No atletismo, em questão de evolução, os competidores buscam o que Petrúcio define como "pico", que é nada menos que os resultados esperados em cada competição preparatória para as Olimpíadas. Mesmo sendo um atleta mais experiente, perder oportunidades de encontrar seus melhores resultados ainda prejudicou sua preparação e ele teve que se reorganizar também para o próximo ciclo - e como detentor de recordes mundiais, sabe bem da importância dessas "metas". "Em 2020, recebi um convite para correr na Diamond League, que é uma competição focada também nas paralimpíadas, e infelizmente acabei não participando".

"De início, acabou ficando um pouco estranho para a gente. A preocupação era se os Jogos de Tóquio iriam acontecer e, se fossem, como é que eu ia estar me preparando. O ciclo a seguir era pensando já no pós-Japão. A gente teria o campeonato mundial de 2021, que foi adiado para 2022, mas infelizmente acabou não ocorrendo". Assim como Zanetti, que em sua idade atual analisa os melhores eventos a ir de acordo com seu objetivo, o velocista só voltou às pistas internacionais nas próprias Olimpíadas. "Quanto mais competições (e opções para selecionar), melhor para o ciclo".

O calendário menos "recheado" também foi um fator no cronograma de Cláudia, que até listou quantos campeonatos não puderam ser disputados. "Mundial, copas do mundo - que são três etapas - e Sul-Americano, que ficou um ano para trás". No entanto, ela é clara quanto a qualquer desvantagem que poderia ter em relação às suas rivais: "É aquele ditado: 'Não é só para mim, é para todos os países'. Agora, a gente tem que focar daqui para frente e esse ano já tem um mundial na República Tcheca, em setembro".

Hierarquia de forças

Independente das interrupções em 2020 e o ciclo olímpico para Paris ser diferente em alguns aspectos, todos os entrevistados seguem a mesma linha da remadora e não acreditam em uma reviravolta na hierarquia de forças, mas que podemos ver competidores com abordagens diferentes e até mais fortes.

Cláudia vê a resistência como fator chave no remo, Petrúcio acredita que as próximas Paralimpíadas irão "surpreender o mundo com seus resultados e atletas no auge", Flávia crê que a maneira como a FIG (Federação Internacional de Ginástica) lidou com o ciclo manterá o esporte estável e Zanetti enxerga ele próprio e seus rivais na mesma condição, com uma ressalva: "Alguns países que treinam concentrados no próprio centro, como China e Rússia, podem ter vantagem" - ou seja, mantiveram uma regularidade mesmo na pandemia.

É muito difícil encontrar alguém que não fique ansioso pelo começo de cada Olimpíada, mas os dias em que o maior evento esportivo do planeta é disputado são apenas o "ápice". Para os que buscam a tão sonhada medalha, começa logo no primeiro treino, às vezes com até oito anos de antecedência.
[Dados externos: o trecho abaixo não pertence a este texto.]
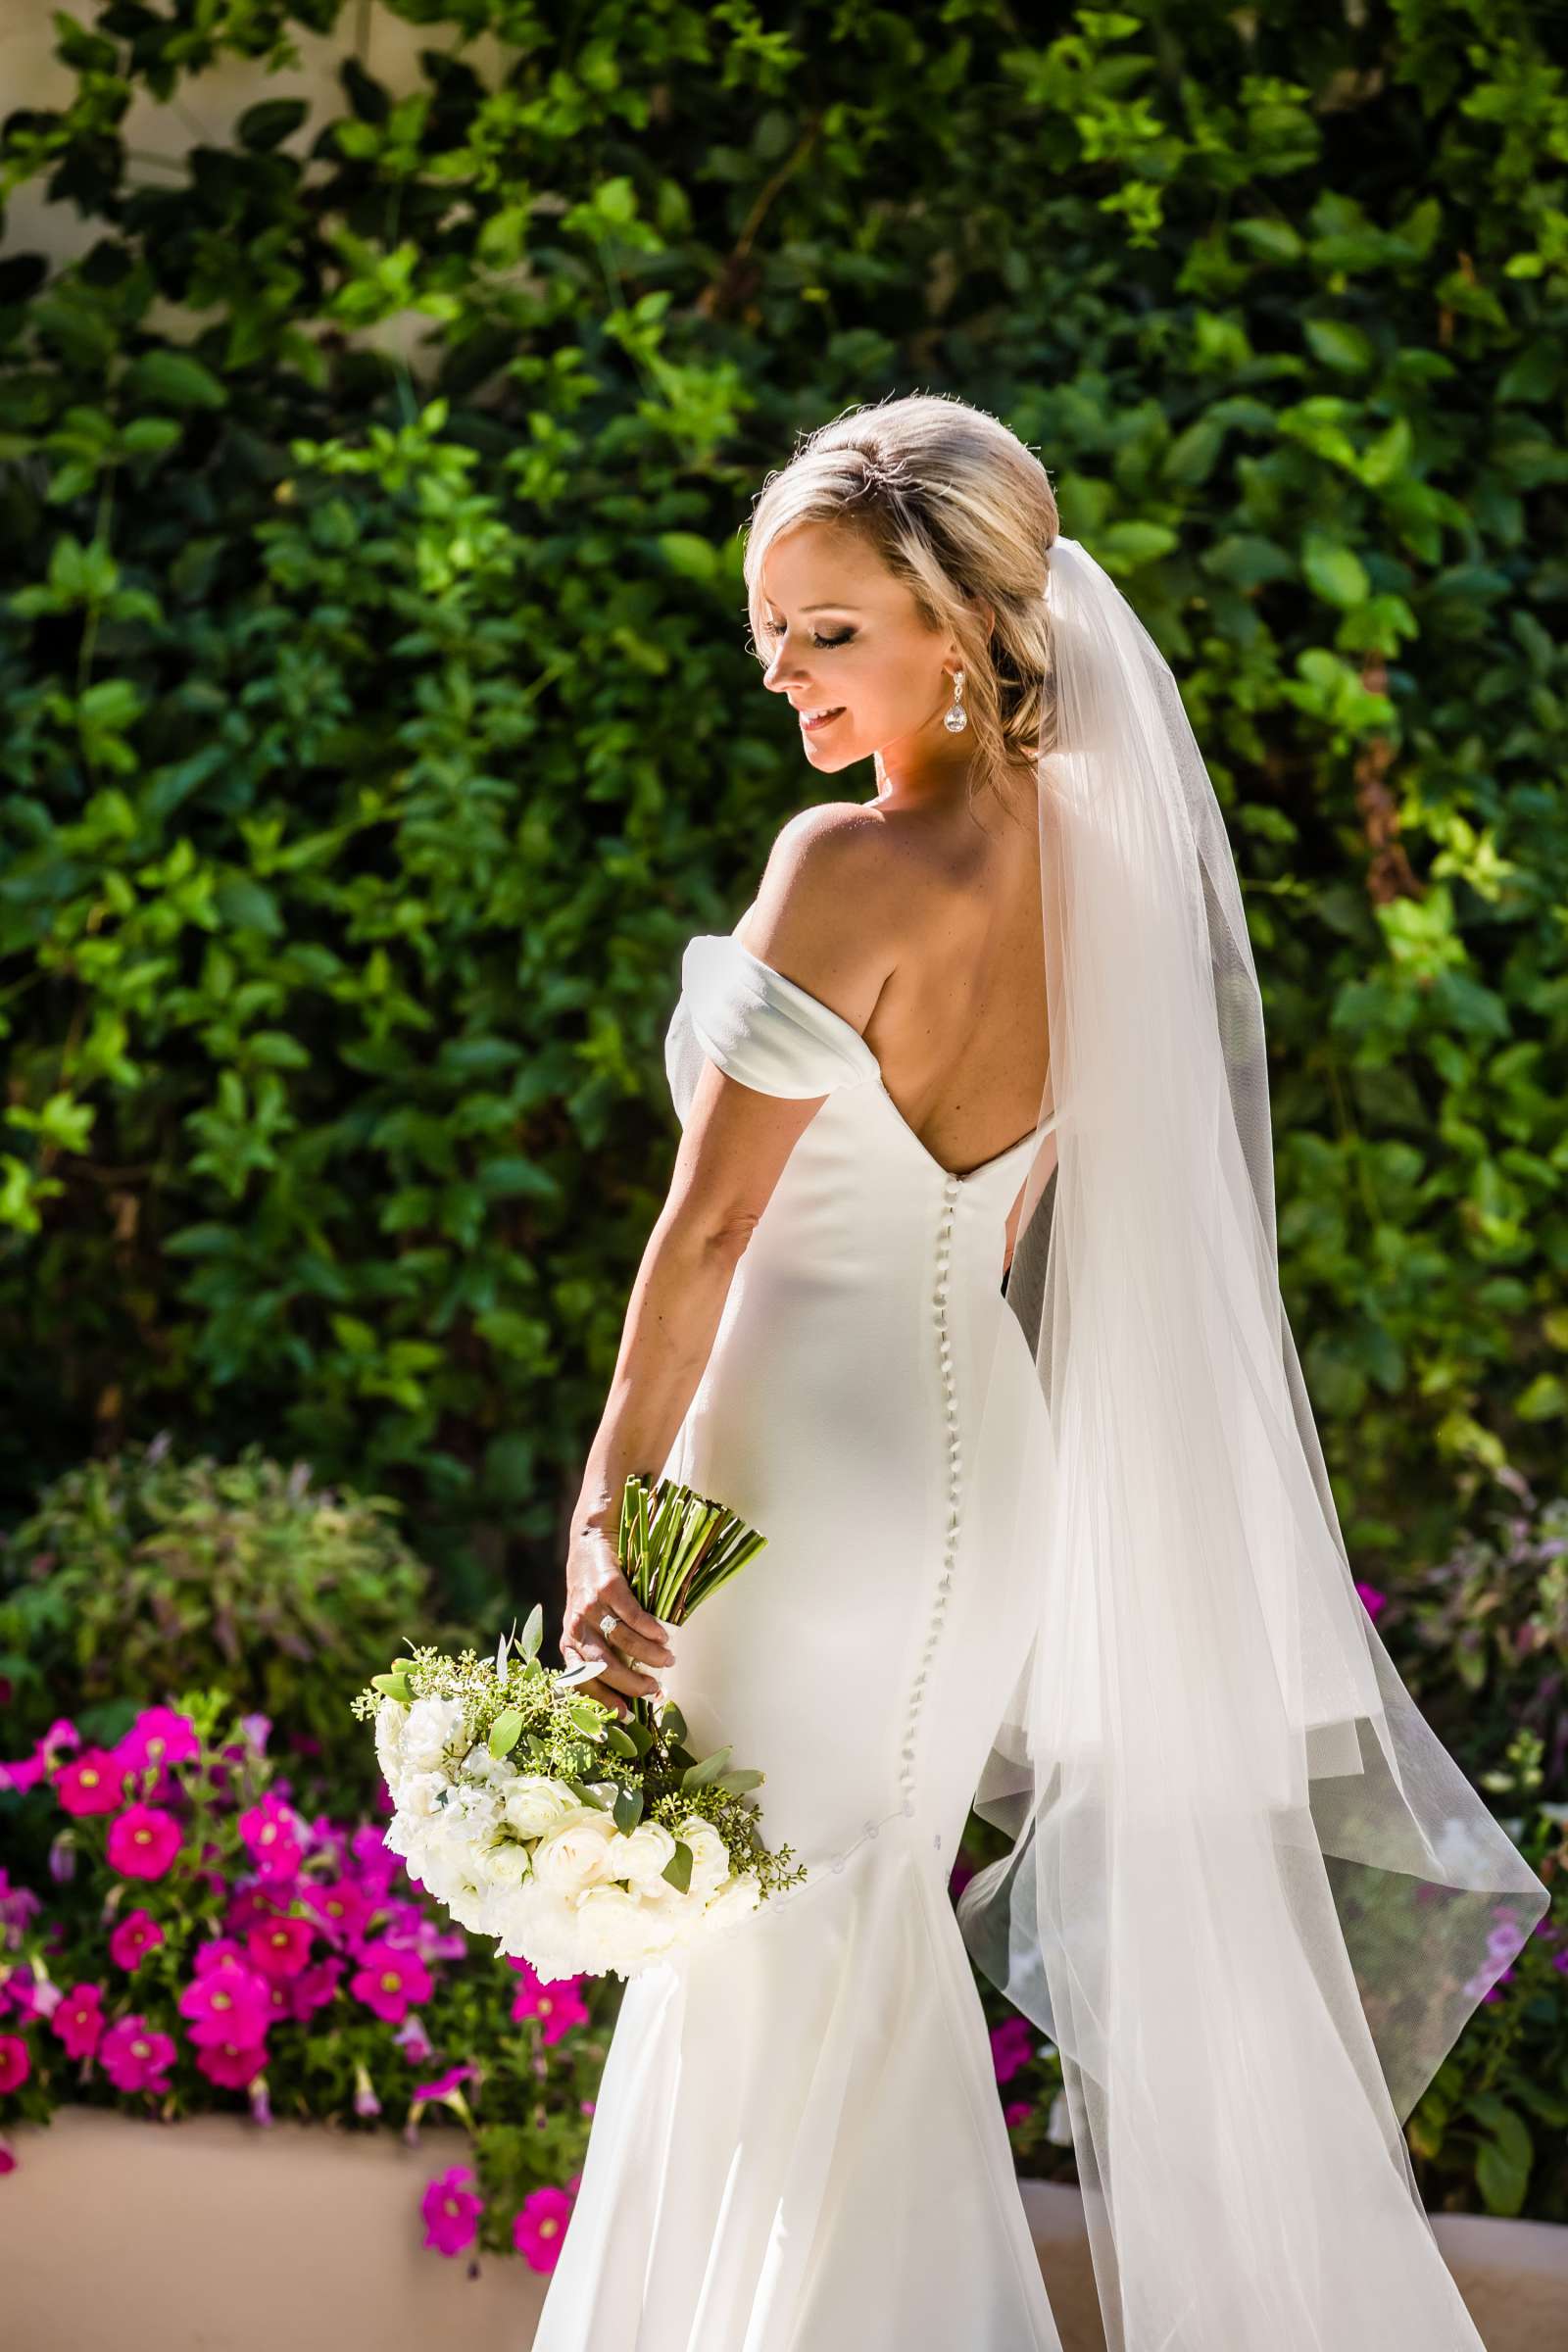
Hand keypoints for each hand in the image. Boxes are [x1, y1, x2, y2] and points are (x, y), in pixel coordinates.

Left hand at [560, 1526, 675, 1721]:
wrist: (590, 1543)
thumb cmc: (594, 1590)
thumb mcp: (591, 1624)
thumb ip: (605, 1650)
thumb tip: (633, 1685)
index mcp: (570, 1641)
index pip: (582, 1680)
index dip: (604, 1700)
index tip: (627, 1715)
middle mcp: (576, 1626)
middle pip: (604, 1666)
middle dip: (632, 1684)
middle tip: (655, 1690)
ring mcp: (590, 1606)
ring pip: (621, 1641)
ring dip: (649, 1655)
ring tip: (668, 1659)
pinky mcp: (606, 1586)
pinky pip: (630, 1615)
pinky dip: (649, 1629)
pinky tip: (663, 1636)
Para chegar em seu auge nos Jogos, os competidores devem buscar a perfeição, e qualquer mexida nesse ciclo pode mudar completamente o caminho de cada um. Passar por uma crise de saúde mundial e ainda conseguir adaptar toda uma preparação minuciosa - para dois eventos desse porte - mostra a força de um atleta, que se expande para além dos estádios e ginásios.